◆ TEXT BLOCK:
________________

I don't think there's much hope of Hillary not making any foreign policy blunders, but if we can get her to refrain from sending in ground troops, that's more important than anything. Like I said, compare the downside of Libya to the downside of Iraq in terms of treasure and casualties. If we make more mistakes like Libya, that probably doesn't matter.
Avoiding another mistake like Iraq is the important thing, and sending ground troops to Syria would be another mistake like Iraq.
Sending ground troops to Syria until it's a democratic and civil rights respecting paradise is the biggest likely blunder--and if those aren't the minimum terms of acceptable withdrawal, then what are they?
You know what the Republican establishment criticism of Libya is? It isn't that we never should have participated in Libya. It's that we should have invaded and occupied Libya like we did with Iraq. Why, if only we'd send ground troops, there wouldn't be any ISIS in Libya at all!
LOL
The Republicans are not using Benghazi to show that we never should have gotten involved. Their charge against Clinton, even in that one instance, is that she was reluctant to send in troops to save our diplomat.

________________

◆ LISTED RECORDS:
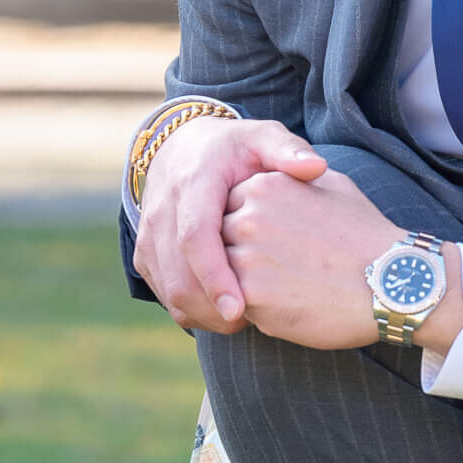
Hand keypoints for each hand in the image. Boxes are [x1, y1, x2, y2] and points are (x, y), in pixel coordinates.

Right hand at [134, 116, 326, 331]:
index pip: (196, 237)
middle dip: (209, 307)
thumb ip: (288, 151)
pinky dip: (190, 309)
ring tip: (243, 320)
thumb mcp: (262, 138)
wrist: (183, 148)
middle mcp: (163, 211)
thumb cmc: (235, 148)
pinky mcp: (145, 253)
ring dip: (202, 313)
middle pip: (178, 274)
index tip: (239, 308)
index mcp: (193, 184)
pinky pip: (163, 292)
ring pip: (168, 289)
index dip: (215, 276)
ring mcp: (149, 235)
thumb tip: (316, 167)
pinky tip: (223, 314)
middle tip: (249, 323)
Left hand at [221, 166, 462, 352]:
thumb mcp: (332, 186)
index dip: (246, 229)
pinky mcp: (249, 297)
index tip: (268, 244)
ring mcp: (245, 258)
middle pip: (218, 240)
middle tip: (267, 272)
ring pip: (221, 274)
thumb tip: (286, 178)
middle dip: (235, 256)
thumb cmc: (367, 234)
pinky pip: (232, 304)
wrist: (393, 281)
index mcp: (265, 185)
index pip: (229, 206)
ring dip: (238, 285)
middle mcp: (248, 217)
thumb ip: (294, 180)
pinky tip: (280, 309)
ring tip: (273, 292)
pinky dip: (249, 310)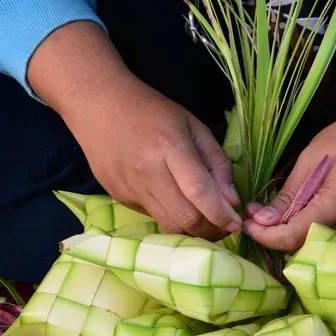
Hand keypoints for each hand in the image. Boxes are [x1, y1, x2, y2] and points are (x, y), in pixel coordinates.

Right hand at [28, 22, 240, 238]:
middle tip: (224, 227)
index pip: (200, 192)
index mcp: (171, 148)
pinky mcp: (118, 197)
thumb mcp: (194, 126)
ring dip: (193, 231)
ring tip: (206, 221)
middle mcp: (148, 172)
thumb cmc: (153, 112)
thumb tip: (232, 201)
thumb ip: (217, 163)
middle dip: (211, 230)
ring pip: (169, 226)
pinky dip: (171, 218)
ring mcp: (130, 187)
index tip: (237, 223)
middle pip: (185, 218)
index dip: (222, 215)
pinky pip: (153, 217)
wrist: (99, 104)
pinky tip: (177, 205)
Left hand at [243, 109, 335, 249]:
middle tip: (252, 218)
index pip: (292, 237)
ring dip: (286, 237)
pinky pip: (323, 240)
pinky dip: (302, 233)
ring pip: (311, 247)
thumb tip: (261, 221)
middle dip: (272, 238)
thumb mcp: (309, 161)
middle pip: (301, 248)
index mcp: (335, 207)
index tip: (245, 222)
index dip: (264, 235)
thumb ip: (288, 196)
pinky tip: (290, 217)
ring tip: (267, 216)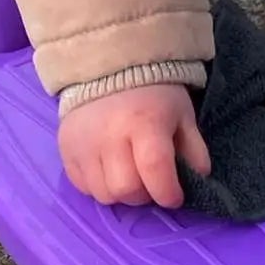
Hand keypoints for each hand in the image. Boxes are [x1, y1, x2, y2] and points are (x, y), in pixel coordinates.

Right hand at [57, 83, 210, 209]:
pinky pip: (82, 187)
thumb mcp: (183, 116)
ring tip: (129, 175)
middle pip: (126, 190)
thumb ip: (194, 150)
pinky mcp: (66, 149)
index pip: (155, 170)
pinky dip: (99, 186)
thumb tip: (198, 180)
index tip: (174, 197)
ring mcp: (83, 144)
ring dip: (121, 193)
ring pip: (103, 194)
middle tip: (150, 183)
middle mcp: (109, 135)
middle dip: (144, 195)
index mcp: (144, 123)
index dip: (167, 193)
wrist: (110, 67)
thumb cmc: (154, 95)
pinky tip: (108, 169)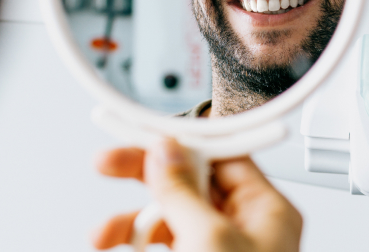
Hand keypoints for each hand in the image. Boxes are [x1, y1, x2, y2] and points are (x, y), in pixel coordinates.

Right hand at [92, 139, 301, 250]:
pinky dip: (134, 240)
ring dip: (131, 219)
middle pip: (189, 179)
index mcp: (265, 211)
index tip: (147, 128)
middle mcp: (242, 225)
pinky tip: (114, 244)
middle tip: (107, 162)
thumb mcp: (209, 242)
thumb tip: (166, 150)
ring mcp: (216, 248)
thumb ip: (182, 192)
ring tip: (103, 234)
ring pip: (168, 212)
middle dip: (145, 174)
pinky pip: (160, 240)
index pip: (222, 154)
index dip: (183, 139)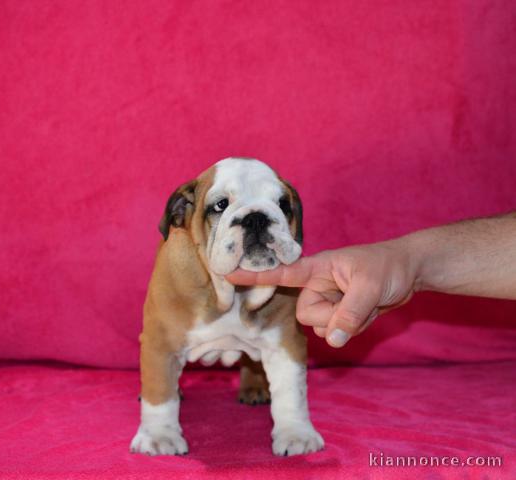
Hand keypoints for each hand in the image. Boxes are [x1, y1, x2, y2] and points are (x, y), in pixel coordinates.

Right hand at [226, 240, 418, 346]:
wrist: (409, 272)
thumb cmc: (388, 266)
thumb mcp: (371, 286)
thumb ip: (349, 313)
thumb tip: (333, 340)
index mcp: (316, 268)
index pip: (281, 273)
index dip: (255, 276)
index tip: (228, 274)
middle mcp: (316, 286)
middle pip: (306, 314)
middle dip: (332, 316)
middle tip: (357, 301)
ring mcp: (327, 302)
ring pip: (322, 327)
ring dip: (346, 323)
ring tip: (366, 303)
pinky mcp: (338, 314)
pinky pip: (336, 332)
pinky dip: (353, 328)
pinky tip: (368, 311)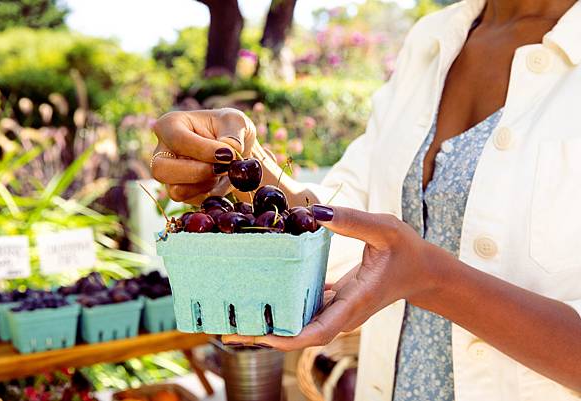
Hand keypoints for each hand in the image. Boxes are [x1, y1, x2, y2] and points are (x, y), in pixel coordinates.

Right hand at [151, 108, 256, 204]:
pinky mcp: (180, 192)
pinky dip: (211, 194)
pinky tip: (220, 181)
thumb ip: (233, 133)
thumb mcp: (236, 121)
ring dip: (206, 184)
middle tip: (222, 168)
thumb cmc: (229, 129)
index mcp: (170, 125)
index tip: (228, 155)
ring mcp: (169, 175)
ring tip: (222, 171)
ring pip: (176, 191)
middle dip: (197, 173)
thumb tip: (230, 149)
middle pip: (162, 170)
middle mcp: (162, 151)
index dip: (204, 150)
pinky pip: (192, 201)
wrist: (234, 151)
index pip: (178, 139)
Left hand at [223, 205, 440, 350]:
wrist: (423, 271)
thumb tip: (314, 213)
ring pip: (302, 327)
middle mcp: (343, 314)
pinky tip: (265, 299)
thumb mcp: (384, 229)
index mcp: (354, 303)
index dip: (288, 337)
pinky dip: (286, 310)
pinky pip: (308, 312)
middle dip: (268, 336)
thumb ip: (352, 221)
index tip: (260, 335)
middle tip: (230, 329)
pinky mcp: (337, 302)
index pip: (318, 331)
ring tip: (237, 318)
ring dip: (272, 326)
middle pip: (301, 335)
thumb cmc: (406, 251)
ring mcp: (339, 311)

________________

In the passage about Libya and Iraq, what does the writer say the Republican establishment's criticism of Libya is? The items aren't needed for this.

That the U.S. should have invaded and occupied Libya as it did Iraq.